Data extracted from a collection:
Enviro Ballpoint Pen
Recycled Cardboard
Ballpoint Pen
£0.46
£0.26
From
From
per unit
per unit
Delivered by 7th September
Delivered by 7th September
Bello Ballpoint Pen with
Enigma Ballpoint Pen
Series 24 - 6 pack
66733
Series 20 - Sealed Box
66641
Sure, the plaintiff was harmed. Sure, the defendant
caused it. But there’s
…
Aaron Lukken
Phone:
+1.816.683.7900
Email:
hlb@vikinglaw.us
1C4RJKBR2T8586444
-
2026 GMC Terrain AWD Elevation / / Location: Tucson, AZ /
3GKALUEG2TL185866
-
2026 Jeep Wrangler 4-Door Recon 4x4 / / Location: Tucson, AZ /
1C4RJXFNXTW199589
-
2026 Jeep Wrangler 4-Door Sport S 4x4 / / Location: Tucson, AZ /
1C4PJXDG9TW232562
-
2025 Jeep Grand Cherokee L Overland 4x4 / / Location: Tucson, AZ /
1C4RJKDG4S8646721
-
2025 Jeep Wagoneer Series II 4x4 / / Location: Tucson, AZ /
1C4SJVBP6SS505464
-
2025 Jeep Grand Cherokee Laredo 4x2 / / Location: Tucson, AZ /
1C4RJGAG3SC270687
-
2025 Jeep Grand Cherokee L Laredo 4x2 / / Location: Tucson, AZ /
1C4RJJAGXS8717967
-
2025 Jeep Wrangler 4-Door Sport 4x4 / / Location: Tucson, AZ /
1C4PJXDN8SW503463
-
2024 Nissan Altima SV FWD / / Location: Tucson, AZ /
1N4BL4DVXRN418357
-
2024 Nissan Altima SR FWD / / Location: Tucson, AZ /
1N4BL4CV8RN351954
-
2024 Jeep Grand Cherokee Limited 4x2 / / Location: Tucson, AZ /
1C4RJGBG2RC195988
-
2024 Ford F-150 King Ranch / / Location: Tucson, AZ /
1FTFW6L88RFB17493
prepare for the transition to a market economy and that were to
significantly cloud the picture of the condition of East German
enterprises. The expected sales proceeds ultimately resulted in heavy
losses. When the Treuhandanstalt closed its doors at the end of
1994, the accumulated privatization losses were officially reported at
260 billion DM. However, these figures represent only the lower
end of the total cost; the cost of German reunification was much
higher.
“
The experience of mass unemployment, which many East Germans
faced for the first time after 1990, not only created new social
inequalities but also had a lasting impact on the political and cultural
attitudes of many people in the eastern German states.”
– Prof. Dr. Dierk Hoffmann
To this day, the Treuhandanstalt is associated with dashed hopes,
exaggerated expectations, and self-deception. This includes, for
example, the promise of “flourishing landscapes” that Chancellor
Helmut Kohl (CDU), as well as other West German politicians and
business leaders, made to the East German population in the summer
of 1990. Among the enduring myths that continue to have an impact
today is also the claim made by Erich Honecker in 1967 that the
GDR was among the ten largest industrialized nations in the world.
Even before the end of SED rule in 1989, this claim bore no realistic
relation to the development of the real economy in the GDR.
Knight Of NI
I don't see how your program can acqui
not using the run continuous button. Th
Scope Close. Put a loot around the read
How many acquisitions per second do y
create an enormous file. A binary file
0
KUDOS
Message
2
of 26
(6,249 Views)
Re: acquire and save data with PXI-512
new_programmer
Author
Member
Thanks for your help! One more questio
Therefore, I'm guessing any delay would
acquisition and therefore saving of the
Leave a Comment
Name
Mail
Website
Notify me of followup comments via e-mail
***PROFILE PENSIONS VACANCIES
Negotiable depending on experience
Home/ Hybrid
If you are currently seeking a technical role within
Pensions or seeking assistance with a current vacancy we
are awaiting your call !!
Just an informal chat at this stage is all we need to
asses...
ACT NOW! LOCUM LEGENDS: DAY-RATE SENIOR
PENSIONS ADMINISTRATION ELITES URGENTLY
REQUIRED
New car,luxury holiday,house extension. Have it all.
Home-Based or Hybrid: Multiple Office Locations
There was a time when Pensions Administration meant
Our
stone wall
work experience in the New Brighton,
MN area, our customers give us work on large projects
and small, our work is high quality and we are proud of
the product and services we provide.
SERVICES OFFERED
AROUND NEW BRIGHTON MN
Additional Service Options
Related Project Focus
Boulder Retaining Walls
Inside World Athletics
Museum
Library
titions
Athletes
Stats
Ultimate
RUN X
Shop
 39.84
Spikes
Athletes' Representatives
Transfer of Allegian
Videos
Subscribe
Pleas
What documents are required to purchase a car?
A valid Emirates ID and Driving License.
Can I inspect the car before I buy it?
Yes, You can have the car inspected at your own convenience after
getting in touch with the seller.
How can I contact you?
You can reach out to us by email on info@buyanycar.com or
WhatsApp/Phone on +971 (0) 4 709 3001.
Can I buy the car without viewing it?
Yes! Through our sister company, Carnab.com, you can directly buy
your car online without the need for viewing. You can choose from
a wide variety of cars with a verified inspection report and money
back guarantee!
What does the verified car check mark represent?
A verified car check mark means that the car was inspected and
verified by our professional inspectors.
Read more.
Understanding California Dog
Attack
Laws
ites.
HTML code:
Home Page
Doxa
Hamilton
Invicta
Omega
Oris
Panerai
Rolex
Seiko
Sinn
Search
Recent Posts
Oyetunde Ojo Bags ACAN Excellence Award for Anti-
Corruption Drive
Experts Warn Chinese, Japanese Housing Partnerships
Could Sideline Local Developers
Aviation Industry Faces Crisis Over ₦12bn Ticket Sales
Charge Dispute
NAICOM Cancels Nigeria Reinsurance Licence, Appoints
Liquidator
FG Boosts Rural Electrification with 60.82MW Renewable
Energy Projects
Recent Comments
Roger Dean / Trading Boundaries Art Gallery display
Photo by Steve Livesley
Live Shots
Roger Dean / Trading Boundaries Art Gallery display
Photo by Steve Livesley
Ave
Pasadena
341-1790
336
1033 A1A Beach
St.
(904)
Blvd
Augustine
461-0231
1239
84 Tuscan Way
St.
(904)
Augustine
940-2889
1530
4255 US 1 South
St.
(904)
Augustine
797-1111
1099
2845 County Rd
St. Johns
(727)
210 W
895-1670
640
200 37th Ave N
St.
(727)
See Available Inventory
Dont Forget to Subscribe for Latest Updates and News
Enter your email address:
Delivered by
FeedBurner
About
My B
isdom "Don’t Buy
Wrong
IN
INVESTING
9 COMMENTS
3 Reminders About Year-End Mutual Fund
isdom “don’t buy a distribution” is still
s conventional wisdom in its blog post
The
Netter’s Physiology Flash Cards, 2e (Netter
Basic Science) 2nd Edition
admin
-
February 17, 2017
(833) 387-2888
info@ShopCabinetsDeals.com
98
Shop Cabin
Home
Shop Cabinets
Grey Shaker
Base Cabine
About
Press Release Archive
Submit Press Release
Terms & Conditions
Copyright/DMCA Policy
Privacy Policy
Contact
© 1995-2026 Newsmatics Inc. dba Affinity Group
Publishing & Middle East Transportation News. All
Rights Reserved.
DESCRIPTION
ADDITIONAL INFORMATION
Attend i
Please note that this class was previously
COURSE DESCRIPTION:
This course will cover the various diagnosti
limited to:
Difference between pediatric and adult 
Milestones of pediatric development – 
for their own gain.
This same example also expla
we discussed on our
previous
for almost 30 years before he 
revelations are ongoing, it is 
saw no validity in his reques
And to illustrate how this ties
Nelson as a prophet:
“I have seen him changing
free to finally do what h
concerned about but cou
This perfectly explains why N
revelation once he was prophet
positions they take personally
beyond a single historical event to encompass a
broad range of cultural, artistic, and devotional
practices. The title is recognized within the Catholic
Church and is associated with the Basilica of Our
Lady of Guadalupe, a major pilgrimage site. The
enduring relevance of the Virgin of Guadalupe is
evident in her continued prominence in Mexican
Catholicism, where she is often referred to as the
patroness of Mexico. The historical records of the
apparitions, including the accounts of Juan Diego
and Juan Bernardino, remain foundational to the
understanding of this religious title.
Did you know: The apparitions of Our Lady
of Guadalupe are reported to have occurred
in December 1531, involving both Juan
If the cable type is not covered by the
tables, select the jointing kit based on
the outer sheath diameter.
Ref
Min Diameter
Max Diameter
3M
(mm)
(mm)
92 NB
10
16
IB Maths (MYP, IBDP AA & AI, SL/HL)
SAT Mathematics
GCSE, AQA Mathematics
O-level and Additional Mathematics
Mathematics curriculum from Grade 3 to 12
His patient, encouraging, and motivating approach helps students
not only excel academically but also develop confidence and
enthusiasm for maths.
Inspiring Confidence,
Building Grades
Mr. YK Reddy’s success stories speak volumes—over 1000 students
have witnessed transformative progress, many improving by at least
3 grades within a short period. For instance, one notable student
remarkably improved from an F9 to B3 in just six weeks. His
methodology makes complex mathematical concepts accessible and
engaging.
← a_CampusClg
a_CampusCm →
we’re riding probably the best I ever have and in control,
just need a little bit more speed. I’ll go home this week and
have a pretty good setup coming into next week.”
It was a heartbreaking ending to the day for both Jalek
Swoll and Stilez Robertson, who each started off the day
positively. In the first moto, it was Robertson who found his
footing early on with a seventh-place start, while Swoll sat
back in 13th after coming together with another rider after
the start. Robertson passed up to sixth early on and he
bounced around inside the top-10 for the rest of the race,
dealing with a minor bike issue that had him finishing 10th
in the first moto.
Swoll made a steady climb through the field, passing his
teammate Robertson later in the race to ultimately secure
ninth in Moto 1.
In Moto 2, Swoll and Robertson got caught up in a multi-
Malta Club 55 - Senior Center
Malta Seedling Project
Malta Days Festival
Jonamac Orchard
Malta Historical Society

Problem requirements: The word "Series" occurs on some lines of the data. Give the number of those lines only.

Output of the exercise: 3